Task prompt: Copy the listing below word for word, leaving out the pictures.

Materials provided:
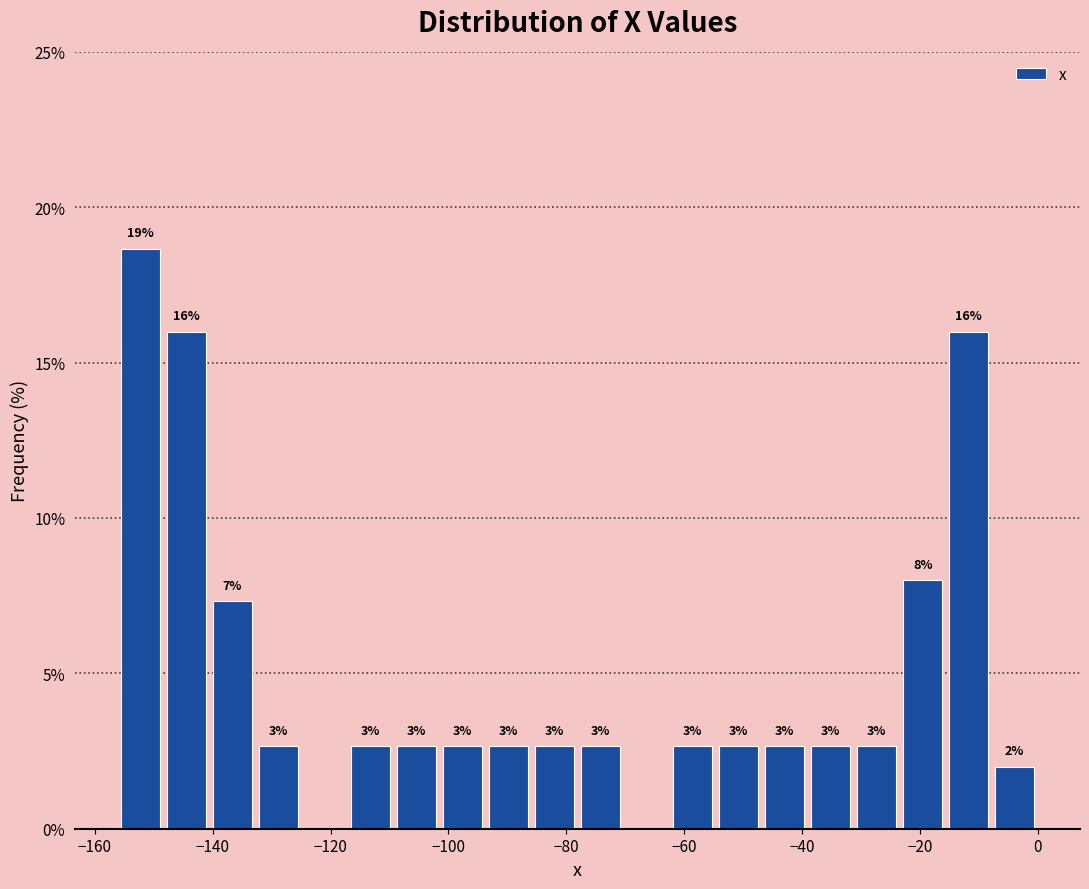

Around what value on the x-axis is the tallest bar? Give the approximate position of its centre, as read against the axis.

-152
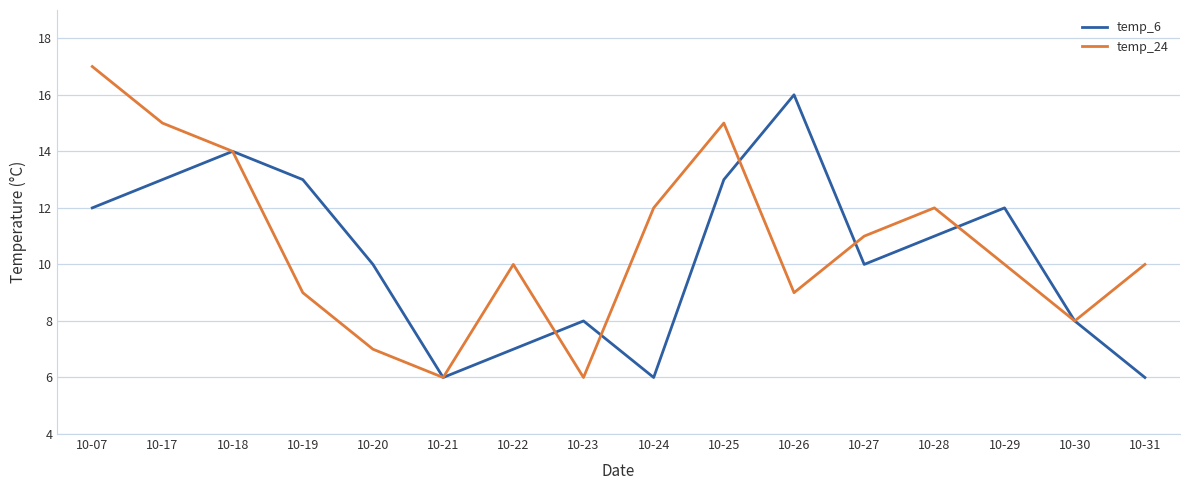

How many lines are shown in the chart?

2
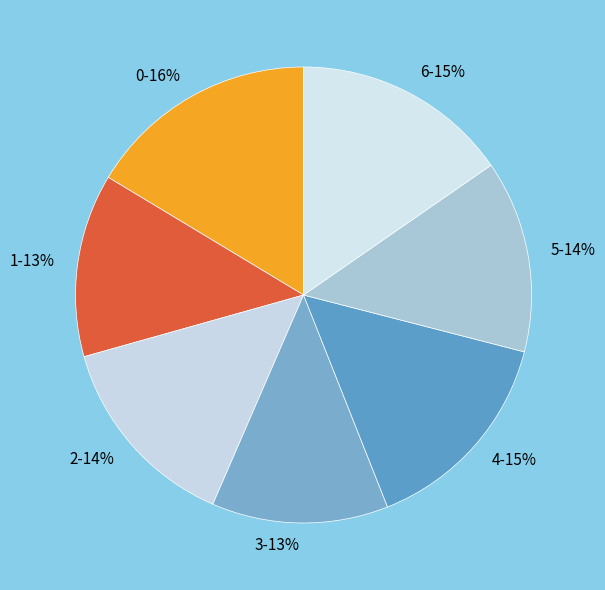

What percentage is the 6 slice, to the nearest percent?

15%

Solution to this exercise:
Around what value on the x-axis is the tallest bar? Give the approximate position of its centre, as read against the axis.

-152

How many lines are shown in the chart?

2

What percentage is the 6 slice, to the nearest percent?

15%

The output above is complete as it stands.